Small native binaries don't seem like much of an advantage when writing servers. For command-line apps sure, but it sounds like OP was addressing someone who was writing a server application.
Small native binaries don't have to warm up when you start / restart a server.
Sure they do, they have to warm up the cache and OS data structures, whence why Windows has a pre-fetch service.
> Small native binaries don't seem like much of an advantage when writing servers.

However when deploying server binaries it's a substancial advantage. End users like them. Ops like them.

End users happily chug along with 300MB Facebook Messenger on their phones.

On server I am deploying 250MB TensorFlow on a _free_ cloud tier.

Not sure what are you talking about.

I also bet Java or .NET would be speedier than Go after warmup.

The last time I gave these reasons for choosing Go, that post got downvoted as well. But, still no-one can suggest a more appropriate language to use.

I don’t even particularly like Go.
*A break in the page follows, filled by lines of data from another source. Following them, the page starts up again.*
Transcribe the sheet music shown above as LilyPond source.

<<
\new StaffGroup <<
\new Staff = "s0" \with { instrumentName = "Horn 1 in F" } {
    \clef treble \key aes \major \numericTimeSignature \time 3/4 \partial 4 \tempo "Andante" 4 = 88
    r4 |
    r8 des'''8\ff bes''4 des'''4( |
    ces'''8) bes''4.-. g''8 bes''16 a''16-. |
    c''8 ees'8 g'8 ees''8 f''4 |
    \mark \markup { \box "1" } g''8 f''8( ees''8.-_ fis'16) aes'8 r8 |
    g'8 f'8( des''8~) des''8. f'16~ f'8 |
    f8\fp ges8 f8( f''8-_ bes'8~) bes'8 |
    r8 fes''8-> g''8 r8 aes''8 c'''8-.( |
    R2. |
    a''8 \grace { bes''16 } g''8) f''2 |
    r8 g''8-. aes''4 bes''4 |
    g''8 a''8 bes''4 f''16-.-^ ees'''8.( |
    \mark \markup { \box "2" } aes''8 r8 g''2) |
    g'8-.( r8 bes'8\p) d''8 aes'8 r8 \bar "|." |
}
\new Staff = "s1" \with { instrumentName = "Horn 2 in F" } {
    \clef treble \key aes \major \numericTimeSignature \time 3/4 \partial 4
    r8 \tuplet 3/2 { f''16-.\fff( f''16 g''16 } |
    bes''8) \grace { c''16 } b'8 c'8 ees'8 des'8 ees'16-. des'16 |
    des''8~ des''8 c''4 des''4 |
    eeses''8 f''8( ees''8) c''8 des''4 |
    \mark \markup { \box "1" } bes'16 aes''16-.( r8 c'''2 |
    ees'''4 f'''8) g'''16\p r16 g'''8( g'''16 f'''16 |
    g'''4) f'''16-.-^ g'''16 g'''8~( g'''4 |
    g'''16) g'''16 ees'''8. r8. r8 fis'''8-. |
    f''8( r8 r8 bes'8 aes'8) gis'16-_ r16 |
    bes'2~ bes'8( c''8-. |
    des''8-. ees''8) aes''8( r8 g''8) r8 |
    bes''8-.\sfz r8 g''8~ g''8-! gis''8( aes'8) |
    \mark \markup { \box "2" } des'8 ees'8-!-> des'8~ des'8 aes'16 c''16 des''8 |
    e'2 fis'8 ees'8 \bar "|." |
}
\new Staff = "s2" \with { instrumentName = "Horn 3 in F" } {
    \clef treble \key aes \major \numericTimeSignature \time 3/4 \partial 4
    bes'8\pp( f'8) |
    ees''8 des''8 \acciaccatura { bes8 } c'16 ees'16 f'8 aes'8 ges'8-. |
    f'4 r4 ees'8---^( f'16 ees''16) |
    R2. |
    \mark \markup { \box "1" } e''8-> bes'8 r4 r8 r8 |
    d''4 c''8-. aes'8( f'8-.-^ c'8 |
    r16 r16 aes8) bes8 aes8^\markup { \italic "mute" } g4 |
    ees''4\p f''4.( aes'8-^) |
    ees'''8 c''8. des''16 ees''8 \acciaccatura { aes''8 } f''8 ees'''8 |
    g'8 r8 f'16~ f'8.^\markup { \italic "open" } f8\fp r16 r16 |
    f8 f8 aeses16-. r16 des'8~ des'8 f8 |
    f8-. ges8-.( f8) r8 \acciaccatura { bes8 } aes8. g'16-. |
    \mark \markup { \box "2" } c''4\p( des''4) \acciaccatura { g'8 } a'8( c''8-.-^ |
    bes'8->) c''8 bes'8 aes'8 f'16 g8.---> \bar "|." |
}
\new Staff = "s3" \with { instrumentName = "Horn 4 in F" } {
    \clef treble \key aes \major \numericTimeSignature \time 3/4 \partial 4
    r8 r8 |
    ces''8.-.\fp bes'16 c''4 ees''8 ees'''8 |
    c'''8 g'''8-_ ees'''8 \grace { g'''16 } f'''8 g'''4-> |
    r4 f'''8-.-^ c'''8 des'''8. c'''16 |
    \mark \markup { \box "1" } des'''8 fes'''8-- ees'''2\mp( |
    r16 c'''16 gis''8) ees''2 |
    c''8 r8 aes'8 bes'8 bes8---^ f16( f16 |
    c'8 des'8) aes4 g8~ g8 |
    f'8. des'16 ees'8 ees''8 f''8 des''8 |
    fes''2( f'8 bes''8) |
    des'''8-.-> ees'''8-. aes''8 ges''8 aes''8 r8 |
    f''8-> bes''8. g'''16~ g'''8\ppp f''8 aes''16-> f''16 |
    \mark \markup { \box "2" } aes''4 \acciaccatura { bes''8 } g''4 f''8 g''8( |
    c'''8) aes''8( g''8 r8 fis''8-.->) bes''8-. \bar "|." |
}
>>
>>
It just seems to be the best solution for command-line apps in 2020.

Because plenty of managed languages do support AOT compilation to native code, including Java.
Yes, since around 2000's when willing to pay for third party SDKs.

Nowadays OpenJDK, OpenJ9 and GraalVM offer AOT for those that aren't willing to pay for such SDKs.

As for small, Go binaries aren't necessarily that small.

With GraalVM you can compile JVM languages to small executables with limited memory consumption. It's fairly new technology but people are using it in production.